The lecture, over 4 hours long, seemed more like 1 1/2, and she told so many great anecdotes while covering amazing ground on multiple topics. I took copious volumes of notes. Blurbs:
-Ina May is a self-taught midwife! she learned by doing, learned by watching, & a few people informally giving her workshops here and there. the first few births she assisted took place on busses during the "caravan" she & her husband were a part of in the '70s.
-Did you know that the US maternal death rate (from childbirth complications) could be as much as 3 times higher than the reported numbers?
-"Pit to distress" is the unwritten policy in many hospitals in this country. (They will rev up the pitocin until the baby starts to go into distress, then back it off a little. baby now in distress, needs to come out soon, c-section ensues, hospital gets more money...)
- The WHO recommends that c-section rates stay below 15%. the US c-section rate is 30%. in 1965 it was 4.5%. Have women's bodies REALLY changed THAT much in 44 years?
-Maternal morbidity rate goes up 4x with a c-section compared to a vaginal birth.
-Ina May uses bodily function jokes to encourage mothers to laugh during labor. laughing produces oxytocin and relaxes the sphincter! (she uses a hilarious german poop book as a tool sometimes. this is the video version.)
-Prolonged labor usually happens when the woman is not allowed to eat/drink, when she is kept at the hospital instead of being allowed to labor at home.
-Prolonged labor is frequently due to psychological reasons/ hangups. (in one instance a lady was stuck at 7cm for 2 days before i.m. discovered that what was bothering her was a lack of commitment from her husband! they repeated their vows then and there in a more "acceptable" way, & baby born an hour and a half later. another lady was stuck at 7 for 12 hours & it was found out she had always been afraid of dying in labor but once it was vocalized, she progressed.) so: slow labor? try a DTR or a heart-to-heart!
-the "classic" upside-down beetle position of a woman giving birth in a hospital began because one of the old kings of france decided he wanted to see his mistress give birth, and decreed that she should lie that way because it was most convenient for him to see like that! and the position is still favored by male OBs (and insensitive women OBs) who prefer a convenient view rather than the employment of gravity and common sense.
-i.m. has a theory that the no eating/drinking rule in hospitals for labor came about cause the staff can't be bothered to clean up the potential vomit. (they SAY it's because in case you have a c-section and need general anesthesia, you can get aspiration pneumonia if you have food in your tummy and happen to vomit. there is NO recorded instance of this actually happening during a c-section, and--hello!! could someone not be standing by to just WATCH and see if she vomits, then turn her head, suction, etc.?) these things are NOT about what's best for the woman, obviously.
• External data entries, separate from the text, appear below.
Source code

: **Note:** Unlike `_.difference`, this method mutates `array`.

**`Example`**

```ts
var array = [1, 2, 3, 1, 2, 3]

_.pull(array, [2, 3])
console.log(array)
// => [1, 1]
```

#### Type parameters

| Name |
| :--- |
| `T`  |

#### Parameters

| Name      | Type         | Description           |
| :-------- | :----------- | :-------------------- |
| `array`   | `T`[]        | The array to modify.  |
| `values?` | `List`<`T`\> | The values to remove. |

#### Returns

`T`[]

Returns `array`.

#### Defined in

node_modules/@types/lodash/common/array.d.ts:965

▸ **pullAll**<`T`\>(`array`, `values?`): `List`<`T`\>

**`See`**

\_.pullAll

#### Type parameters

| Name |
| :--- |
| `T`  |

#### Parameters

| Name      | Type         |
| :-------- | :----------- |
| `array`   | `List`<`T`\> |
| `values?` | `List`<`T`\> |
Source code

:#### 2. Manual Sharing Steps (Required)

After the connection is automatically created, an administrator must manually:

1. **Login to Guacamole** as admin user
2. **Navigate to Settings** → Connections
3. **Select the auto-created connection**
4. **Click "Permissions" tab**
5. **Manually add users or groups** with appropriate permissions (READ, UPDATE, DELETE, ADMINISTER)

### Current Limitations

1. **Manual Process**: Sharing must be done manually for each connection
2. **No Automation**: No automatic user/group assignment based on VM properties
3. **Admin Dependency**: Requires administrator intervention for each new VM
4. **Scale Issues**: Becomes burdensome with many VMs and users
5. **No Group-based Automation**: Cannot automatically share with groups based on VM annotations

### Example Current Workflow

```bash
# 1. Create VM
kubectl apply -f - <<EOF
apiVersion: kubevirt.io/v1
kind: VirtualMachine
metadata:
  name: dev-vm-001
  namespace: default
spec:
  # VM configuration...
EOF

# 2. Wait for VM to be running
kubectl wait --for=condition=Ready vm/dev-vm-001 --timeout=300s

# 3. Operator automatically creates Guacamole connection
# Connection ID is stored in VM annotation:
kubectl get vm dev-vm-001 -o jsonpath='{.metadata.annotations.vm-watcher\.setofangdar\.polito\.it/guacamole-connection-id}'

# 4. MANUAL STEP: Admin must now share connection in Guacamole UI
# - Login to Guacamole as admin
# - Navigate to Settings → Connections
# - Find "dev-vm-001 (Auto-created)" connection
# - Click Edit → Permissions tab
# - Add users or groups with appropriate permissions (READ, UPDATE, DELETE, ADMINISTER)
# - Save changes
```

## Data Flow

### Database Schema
-Vomiting is actually good in labor. (to a point!) it makes you dilate.
-Sphincter law! Ina May has so much good common sense. sphincter law is about comparing the cervix to other sphincters in the body, studying what makes them tick, and applying the knowledge to help a smooth dilation and easier labor. (they are involuntary muscles, they are shy, they don't obey orders, they respond well to praise, they open better when the jaw is relaxed, open better with a laugh or a smile...)
-thankfulness increases oxytocin! i was happy that i.m. admitted that a thankful prayer could help a labor progress. and it's a true Biblical principle, too: be thankful, and the joy will come. not the other way around.
....................as you can see, i learned and learned. drank it in. i was happy i remembered to take my camera, too.
after the workshop, there was a most amazingly delicious vegetarian, organic lunch catered by kim schiffer/fresh food catering (?) i can't find a website, but if you ever get a chance to eat their food, DO it. BEST pita bread ever. and i don't even like pita bread.
thankfulness still following me for the whole gorgeous uniqueness of this experience.